◆ Excerpt ◆
____________

July 26, 2004

met a redneck on a grecian isle who did the goat dance very well

* While the logistics must be difficult and the level of play is likely not too much better than decent high scool soccer, the Homeless World Cup is underway. [via Heck's Kitchen]

* The Observer revisits The Story of O. excerpt:

"But first things first. Story of O is not a book to read on the bus - or not the "first 60 pages, anyway, which are written with an almost hallucinatory, erotic intensity that you would have to be rather peculiar not to be left hot and bothered by.

"A young woman, O, is ordered into a waiting car by her lover, René, commanded to remove her underwear, and driven to a chateau in the Paris suburb of Roissy. Here, she is initiated into a secret society with complicated rules: she is not to look any man in the eye nor speak to any of the other women. She must wear a corseted dress that exposes her breasts, a leather collar and cuffs. Any man may dispose of her as he wishes. O welcomes all this, understanding that the harsher the treat ments she endures, the more she proves her love.

"These are the pages that, in a third-person account written nearly 20 years later, the author described herself writing at night, 'lying on her side with her feet tucked up under her, a soft black pencil in her right hand... the girl was writing the way you speak in the dark when you've held back the words of love too long and they flow out at last. For the first time in her life, she was writing without hesitation, without stopping, rewriting or discarding; she was writing the way one breathes, or dreams... she was still writing when the street cleaners came by at the first touch of dawn.'

"Dominique Aury, lying on her side in bed with her pencil and her school exercise books, did not intend the work to be published. She wrote it as a dare, a challenge and an enterprise de seduction for her lover, Jean Paulhan. They'd met during the German occupation, when she distributed a subversive magazine, Lettres Françaises, which he edited. Probably, they were first introduced by her father, in the hope that she might solicit Paulhan's aid in publishing the volume of 17th-century devotional poetry she had collected. (She did, and it was.) Subsequently, they worked together at the literary magazine Nouvelle Revue Française and at Gallimard."

____________

◆ Lines of data ◆
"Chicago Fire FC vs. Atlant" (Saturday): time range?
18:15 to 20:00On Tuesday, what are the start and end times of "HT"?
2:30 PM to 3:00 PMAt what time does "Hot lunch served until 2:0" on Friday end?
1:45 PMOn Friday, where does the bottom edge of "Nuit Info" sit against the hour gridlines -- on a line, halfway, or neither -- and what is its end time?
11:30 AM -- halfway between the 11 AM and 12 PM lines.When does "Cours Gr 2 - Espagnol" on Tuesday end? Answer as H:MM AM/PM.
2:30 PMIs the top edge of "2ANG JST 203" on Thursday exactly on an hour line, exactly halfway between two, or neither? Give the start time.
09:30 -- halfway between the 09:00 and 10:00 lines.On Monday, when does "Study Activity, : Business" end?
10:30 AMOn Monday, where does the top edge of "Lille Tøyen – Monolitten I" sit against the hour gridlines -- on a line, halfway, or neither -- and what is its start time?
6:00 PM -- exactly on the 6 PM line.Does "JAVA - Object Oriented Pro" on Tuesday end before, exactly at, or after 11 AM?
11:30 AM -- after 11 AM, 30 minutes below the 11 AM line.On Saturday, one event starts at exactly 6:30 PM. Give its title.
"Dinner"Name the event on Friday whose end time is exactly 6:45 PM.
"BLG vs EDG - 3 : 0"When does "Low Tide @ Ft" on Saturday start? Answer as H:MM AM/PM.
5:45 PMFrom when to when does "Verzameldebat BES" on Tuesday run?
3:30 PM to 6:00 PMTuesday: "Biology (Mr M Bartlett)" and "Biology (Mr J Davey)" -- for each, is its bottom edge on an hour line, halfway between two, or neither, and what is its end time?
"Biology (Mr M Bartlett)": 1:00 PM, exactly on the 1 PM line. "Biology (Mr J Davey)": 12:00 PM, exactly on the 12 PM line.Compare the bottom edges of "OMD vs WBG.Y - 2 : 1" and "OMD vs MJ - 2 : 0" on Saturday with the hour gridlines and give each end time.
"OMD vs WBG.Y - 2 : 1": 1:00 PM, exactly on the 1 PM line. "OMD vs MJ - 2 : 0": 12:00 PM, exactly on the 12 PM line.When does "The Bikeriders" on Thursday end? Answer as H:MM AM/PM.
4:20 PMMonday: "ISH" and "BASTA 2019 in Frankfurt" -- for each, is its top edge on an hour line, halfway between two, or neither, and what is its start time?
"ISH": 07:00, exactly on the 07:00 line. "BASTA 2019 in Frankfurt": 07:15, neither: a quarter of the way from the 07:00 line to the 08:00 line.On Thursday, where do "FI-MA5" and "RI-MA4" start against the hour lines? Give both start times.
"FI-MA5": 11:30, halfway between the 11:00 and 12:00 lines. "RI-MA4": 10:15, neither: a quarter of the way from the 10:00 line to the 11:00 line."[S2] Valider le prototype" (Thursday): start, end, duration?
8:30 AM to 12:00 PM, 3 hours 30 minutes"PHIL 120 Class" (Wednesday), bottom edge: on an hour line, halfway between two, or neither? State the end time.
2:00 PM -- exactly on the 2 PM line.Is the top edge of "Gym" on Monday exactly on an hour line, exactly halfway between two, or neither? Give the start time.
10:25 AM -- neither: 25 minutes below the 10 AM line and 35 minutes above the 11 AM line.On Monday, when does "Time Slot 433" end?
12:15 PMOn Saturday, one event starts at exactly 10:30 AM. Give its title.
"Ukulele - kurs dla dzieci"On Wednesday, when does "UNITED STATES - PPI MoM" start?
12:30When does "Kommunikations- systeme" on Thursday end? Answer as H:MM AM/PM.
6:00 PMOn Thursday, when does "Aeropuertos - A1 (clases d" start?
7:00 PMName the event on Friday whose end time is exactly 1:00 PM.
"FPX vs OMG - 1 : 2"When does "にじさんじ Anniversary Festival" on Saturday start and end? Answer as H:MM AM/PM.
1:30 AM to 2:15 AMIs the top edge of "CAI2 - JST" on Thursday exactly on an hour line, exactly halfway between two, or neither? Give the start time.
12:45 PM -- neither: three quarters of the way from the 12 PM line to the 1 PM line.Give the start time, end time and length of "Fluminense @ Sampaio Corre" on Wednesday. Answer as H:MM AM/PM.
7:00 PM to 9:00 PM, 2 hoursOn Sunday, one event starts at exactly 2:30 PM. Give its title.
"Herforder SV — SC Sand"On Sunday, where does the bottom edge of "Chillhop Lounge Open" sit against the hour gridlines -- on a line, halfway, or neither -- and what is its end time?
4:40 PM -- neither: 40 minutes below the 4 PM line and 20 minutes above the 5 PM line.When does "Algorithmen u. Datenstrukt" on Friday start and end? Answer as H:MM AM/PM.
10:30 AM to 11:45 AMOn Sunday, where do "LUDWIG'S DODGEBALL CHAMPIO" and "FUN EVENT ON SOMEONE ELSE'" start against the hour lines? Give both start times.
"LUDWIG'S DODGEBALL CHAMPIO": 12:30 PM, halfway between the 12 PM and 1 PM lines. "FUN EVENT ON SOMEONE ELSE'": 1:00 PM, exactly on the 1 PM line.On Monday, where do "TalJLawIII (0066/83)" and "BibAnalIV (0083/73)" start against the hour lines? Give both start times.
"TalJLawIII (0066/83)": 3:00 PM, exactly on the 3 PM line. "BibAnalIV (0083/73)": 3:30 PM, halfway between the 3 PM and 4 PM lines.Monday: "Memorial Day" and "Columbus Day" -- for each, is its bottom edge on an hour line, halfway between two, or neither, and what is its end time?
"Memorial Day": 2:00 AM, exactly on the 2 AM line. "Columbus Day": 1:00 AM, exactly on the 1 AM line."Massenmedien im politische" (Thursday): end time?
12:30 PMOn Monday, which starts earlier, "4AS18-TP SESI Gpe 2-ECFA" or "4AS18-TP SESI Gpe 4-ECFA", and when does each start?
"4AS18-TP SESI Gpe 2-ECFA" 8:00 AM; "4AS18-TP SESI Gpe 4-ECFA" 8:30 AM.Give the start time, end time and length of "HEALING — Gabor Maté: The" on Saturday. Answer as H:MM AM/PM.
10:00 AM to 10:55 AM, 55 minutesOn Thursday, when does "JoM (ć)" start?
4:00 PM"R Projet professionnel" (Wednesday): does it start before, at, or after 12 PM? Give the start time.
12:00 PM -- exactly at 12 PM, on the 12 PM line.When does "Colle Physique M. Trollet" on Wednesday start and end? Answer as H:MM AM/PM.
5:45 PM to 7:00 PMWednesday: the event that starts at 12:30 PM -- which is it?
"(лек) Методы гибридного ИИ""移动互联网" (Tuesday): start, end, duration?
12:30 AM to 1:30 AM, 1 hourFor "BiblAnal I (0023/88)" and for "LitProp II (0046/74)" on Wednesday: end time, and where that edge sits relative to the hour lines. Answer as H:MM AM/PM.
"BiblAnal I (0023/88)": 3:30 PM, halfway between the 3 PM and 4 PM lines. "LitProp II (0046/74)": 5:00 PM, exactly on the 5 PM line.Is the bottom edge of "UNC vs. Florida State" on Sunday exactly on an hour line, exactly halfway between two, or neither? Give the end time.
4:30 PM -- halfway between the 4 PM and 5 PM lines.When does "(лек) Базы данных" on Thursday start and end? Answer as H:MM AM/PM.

____________

Reproduce verbatim the section of the post that starts at "met a redneck" and ends after "and bothered by.".

met a redneck on a grecian isle who did the goat dance very well

* While the logistics must be difficult and the level of play is likely not too much better than decent high scool soccer, the Homeless World Cup is underway. [via Heck's Kitchen]

* The Observer revisits The Story of O. excerpt:

"But first things first. Story of O is not a book to read on the bus - or not the "first 60 pages, anyway, which are written with an almost hallucinatory, erotic intensity that you would have to be rather peculiar not to be left hot and bothered by.